Source records
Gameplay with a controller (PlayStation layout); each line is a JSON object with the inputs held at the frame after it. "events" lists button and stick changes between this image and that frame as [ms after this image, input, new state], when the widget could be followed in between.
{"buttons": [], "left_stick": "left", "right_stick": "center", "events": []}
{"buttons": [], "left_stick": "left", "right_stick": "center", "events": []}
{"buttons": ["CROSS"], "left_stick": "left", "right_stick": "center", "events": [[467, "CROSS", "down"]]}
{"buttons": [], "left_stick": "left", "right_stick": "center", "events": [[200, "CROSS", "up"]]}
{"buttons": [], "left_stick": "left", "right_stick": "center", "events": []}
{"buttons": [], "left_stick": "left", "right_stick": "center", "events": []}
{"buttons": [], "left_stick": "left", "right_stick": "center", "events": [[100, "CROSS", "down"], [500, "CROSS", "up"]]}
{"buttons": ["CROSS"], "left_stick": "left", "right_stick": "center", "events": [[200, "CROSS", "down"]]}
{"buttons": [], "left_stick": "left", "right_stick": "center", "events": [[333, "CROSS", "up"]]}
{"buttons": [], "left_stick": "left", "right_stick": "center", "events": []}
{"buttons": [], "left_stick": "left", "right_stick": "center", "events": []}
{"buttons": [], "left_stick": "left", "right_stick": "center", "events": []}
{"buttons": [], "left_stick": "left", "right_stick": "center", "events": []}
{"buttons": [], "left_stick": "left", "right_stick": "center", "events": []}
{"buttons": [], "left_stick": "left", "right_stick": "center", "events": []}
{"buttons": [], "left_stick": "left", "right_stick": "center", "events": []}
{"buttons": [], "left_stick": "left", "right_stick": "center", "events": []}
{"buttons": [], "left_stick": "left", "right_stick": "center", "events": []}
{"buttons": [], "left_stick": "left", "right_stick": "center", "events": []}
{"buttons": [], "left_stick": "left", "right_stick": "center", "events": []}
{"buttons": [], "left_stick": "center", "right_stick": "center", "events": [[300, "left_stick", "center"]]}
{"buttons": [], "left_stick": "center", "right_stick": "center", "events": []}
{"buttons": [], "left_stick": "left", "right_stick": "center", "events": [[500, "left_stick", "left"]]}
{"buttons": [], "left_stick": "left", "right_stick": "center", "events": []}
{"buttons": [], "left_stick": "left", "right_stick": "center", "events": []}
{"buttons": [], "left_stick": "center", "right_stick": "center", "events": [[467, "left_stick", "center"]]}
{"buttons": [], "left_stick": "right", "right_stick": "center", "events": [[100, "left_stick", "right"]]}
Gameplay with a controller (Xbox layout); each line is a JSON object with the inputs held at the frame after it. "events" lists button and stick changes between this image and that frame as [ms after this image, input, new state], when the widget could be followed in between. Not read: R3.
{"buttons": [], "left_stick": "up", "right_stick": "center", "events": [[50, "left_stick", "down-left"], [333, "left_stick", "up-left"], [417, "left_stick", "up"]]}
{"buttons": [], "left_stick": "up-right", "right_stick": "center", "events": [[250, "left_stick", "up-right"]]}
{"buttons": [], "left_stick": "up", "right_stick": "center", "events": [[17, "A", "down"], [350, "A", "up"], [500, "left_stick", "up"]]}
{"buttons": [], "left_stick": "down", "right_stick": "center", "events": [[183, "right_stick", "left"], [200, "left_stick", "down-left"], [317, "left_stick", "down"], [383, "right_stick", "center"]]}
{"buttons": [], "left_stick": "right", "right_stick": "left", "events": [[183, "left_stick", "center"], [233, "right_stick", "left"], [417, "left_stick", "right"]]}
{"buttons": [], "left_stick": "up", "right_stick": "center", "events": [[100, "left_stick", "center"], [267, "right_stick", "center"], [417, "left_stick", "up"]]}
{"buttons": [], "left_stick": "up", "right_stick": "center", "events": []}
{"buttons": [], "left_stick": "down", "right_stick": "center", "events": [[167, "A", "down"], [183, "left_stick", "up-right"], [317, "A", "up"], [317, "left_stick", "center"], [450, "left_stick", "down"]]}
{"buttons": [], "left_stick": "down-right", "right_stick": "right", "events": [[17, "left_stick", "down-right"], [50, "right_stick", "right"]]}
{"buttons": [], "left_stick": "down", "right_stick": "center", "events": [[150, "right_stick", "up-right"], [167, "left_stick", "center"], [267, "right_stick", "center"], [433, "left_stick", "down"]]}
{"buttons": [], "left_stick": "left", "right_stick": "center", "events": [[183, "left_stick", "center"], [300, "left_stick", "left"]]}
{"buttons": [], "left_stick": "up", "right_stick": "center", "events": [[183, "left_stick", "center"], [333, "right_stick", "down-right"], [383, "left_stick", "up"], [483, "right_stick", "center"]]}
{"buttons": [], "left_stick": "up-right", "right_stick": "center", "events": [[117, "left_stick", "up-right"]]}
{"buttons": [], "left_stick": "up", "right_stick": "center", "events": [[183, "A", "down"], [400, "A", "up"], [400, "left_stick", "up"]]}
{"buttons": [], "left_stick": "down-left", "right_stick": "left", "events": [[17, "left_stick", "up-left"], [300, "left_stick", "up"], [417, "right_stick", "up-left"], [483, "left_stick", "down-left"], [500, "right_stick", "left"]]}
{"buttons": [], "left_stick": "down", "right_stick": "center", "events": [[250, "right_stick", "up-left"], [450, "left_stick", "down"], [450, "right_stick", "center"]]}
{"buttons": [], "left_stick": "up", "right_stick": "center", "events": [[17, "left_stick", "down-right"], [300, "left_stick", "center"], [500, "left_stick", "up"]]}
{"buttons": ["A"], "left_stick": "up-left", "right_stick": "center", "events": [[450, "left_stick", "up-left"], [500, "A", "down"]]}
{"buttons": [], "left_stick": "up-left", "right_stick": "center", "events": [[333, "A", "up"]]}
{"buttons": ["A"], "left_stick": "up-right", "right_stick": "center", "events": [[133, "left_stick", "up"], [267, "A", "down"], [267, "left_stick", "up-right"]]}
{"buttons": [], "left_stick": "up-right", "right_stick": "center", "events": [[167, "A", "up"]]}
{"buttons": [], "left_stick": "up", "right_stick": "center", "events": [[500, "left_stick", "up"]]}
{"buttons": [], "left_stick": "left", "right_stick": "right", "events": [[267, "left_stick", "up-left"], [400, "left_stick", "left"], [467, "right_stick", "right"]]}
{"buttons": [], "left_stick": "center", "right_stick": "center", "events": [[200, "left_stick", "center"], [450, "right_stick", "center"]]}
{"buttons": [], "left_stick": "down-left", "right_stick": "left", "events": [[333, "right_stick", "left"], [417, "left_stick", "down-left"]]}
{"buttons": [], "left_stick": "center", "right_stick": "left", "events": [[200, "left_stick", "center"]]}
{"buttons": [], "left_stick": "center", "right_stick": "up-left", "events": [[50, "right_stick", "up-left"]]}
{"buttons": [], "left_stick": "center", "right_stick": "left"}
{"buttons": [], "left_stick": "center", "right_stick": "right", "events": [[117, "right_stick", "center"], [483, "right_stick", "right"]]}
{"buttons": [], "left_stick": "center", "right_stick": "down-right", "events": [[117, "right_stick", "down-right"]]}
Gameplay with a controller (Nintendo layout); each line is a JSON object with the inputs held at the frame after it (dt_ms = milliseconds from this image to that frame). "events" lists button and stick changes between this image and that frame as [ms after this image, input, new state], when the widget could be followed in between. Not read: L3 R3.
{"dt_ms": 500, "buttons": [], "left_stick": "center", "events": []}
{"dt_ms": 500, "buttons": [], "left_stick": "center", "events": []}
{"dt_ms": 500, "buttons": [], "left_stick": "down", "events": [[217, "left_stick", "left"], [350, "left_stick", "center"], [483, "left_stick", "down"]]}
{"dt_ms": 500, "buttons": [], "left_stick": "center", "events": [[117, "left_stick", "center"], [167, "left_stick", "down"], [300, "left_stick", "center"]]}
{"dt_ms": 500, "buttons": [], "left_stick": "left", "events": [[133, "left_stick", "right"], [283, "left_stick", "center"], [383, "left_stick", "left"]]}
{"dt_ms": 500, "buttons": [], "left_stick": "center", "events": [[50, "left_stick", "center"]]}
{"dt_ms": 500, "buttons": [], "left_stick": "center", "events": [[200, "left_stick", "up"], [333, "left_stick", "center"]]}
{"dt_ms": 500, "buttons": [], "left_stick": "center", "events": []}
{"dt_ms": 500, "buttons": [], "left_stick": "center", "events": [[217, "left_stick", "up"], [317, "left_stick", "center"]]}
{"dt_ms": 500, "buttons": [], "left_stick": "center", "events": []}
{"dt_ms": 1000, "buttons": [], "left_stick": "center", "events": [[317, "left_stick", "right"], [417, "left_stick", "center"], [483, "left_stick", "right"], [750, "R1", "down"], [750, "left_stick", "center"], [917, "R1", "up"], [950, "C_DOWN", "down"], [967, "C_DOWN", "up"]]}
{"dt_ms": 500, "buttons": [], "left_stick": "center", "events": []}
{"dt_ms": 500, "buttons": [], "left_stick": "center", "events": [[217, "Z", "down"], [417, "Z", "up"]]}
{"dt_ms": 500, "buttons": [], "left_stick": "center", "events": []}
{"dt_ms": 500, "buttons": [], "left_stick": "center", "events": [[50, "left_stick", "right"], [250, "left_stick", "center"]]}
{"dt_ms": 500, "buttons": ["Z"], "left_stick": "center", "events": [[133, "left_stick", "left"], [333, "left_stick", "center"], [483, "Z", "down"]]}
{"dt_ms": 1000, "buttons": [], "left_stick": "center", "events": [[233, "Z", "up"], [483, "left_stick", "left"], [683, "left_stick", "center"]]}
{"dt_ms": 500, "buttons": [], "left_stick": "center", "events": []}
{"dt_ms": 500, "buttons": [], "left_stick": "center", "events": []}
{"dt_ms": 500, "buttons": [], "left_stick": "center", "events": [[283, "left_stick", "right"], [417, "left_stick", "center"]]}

Task details: A complete answer reproduces every line of the records in which the word "controller" occurs.

Task solution:
Gameplay with a controller (PlayStation layout); each line is a JSON object with the inputs held at the frame after it. "events" lists button and stick changes between this image and that frame as [ms after this image, input, new state], when the widget could be followed in between.
Gameplay with a controller (Xbox layout); each line is a JSON object with the inputs held at the frame after it. "events" lists button and stick changes between this image and that frame as [ms after this image, input, new state], when the widget could be followed in between. Not read: R3.
Gameplay with a controller (Nintendo layout); each line is a JSON object with the inputs held at the frame after it (dt_ms = milliseconds from this image to that frame). "events" lists button and stick changes between this image and that frame as [ms after this image, input, new state], when the widget could be followed in between. Not read: L3 R3.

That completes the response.